**AIM OF THE TASK**
List each line of the entries below that contains the string "Rythm", copying each line in full. Case counts, so only lines with that exact capitalization qualify.

Collected data entries:
▶

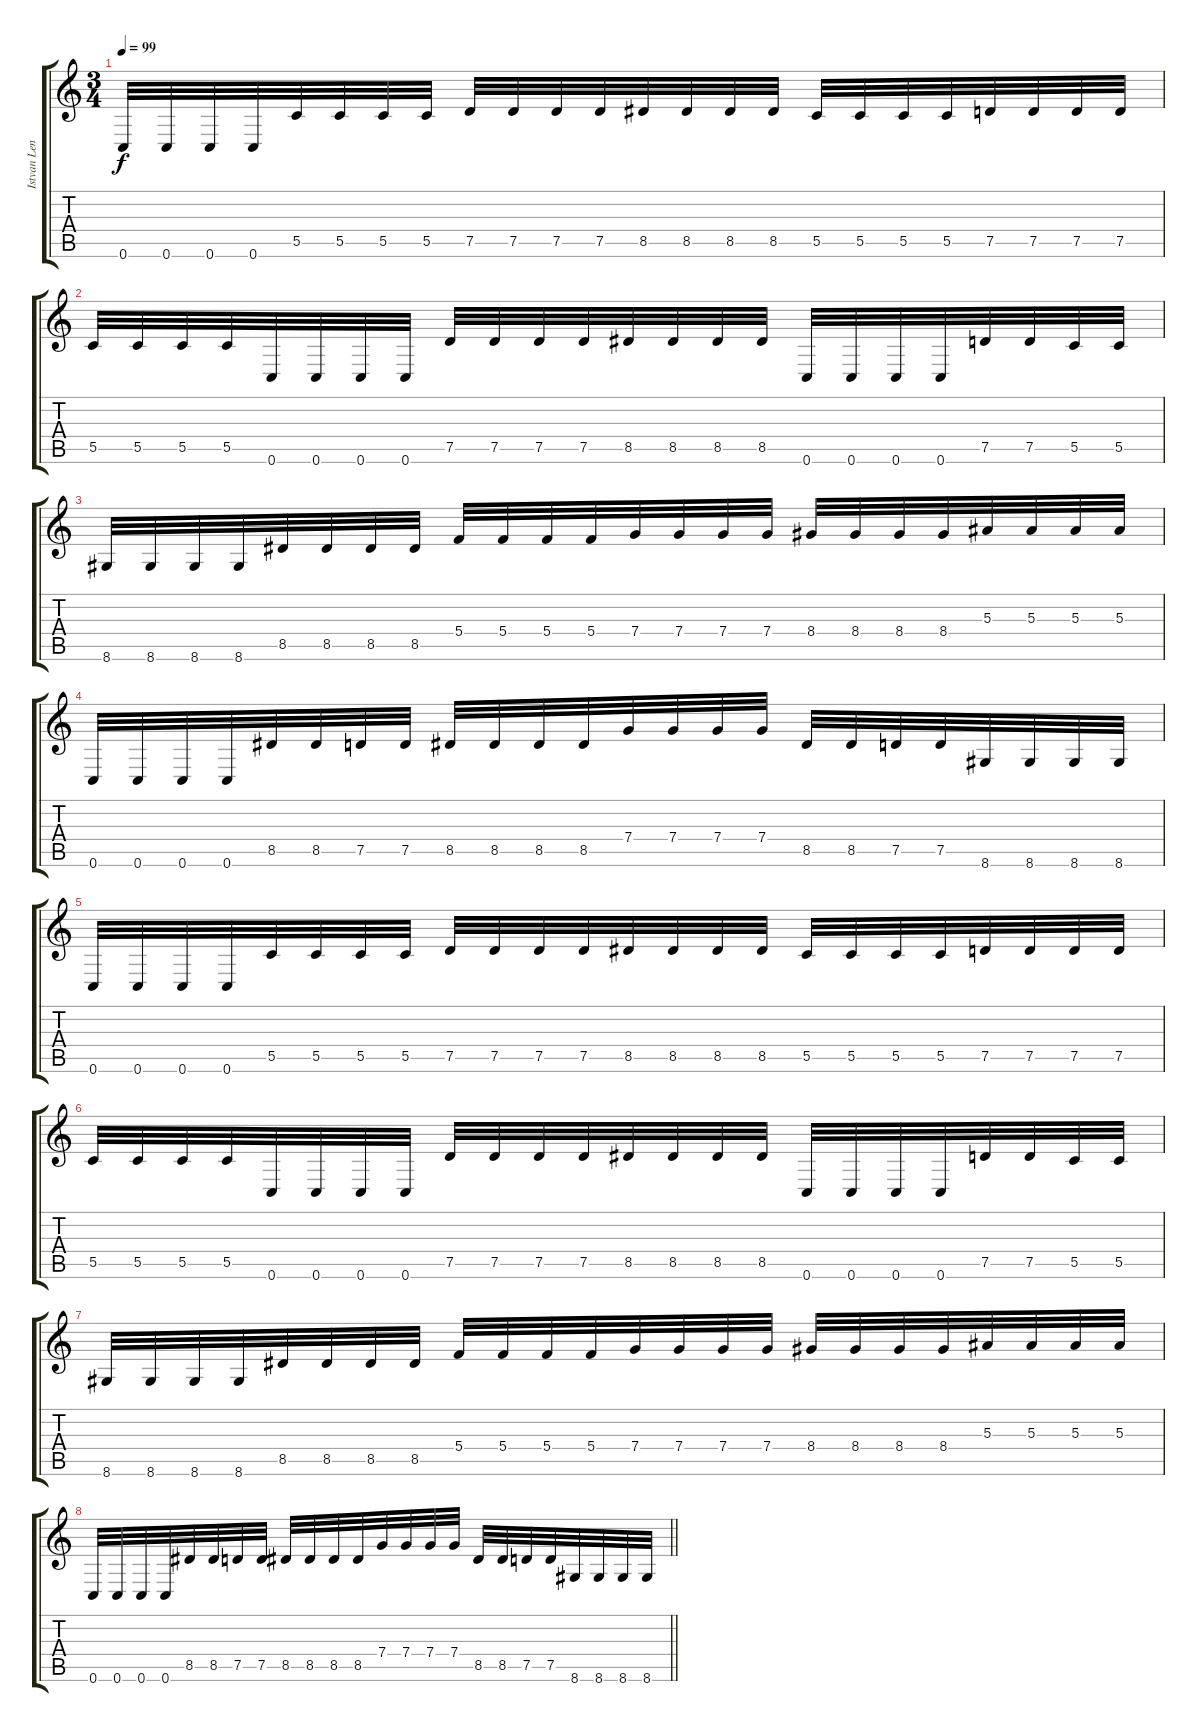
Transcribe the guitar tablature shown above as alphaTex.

\track ("Istvan Lendvay (Rythm)" "Istvan Len") {instrument distortionguitar}
\staff {score tabs}
\tuning (D4 A3 F3 C3 G2 C2) {hide}
\ts (3 4)
\tempo 99
\clef g2
\ks c
0.6.32{dy f} 0.6.32 0.6.32 0.6.32 5.5.32 5.5.32 5.5.32 5.5.32 7.5.32 7.5.32 7.5.32 7.5.32 8.5.32 8.5.32 8.5.32 8.5.32 5.5.32 5.5.32 5.5.32 5.5.32 7.5.32 7.5.32 7.5.32 7.5.32 |
5.5.32 5.5.32 5.5.32 5.5.32 0.6.32 0.6.32 0.6.32 0.6.32 7.5.32 7.5.32 7.5.32 7.5.32 8.5.32 8.5.32 8.5.32 8.5.32 0.6.32 0.6.32 0.6.32 0.6.32 7.5.32 7.5.32 5.5.32 5.5.32 |
8.6.32 8.6.32 8.6.32 8.6.32 8.5.32 8.5.32 8.5.32 8.5.32 5.4.32 5.4.32 5.4.32 5.4.32 7.4.32 7.4.32 7.4.32 7.4.32 8.4.32 8.4.32 8.4.32 8.4.32 5.3.32 5.3.32 5.3.32 5.3.32 |
0.6.32 0.6.32 0.6.32 0.6.32 8.5.32 8.5.32 7.5.32 7.5.32 8.5.32 8.5.32 8.5.32 8.5.32 7.4.32 7.4.32 7.4.32 7.4.32 8.5.32 8.5.32 7.5.32 7.5.32 8.6.32 8.6.32 8.6.32 8.6.32 |
0.6.32 0.6.32 0.6.32 0.6.32 5.5.32 5.5.32 5.5.32 5.5.32 7.5.32 7.5.32 7.5.32 7.5.32 8.5.32 8.5.32 8.5.32 8.5.32 5.5.32 5.5.32 5.5.32 5.5.32 7.5.32 7.5.32 7.5.32 7.5.32 |
5.5.32 5.5.32 5.5.32 5.5.32 0.6.32 0.6.32 0.6.32 0.6.32 7.5.32 7.5.32 7.5.32 7.5.32 8.5.32 8.5.32 8.5.32 8.5.32 0.6.32 0.6.32 0.6.32 0.6.32 7.5.32 7.5.32 5.5.32 5.5.32 |
8.6.32 8.6.32 8.6.32 8.6.32 8.5.32 8.5.32 8.5.32 8.5.32 5.4.32 5.4.32 5.4.32 5.4.32 7.4.32 7.4.32 7.4.32 7.4.32 8.4.32 8.4.32 8.4.32 8.4.32 5.3.32 5.3.32 5.3.32 5.3.32 |
\barLineRight lightlight
0.6.32 0.6.32 0.6.32 0.6.32 8.5.32 8.5.32 7.5.32 7.5.32 8.5.32 8.5.32 8.5.32 8.5.32 7.4.32 7.4.32 7.4.32 7.4.32 8.5.32 8.5.32 7.5.32 7.5.32 8.6.32 8.6.32 8.6.32 8.6.32
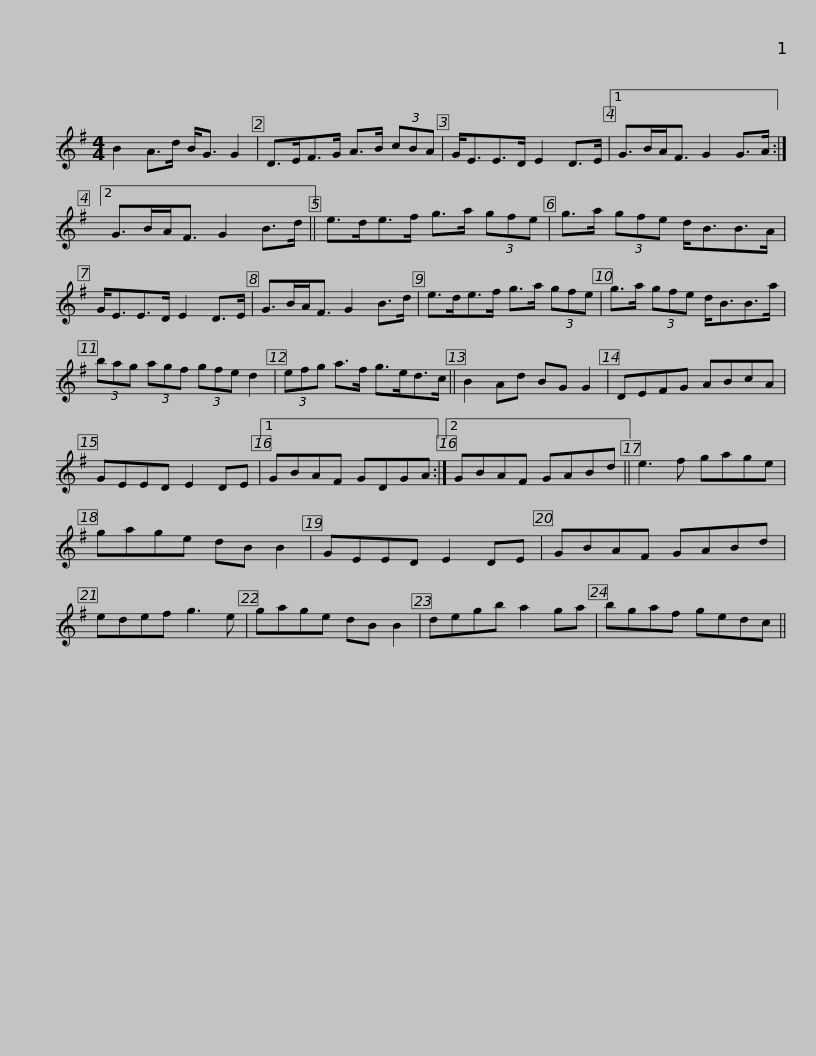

◀

**EXERCISE SOLUTION**
\track ("Istvan Lendvay (Rythm)" "Istvan Len") {instrument distortionguitar}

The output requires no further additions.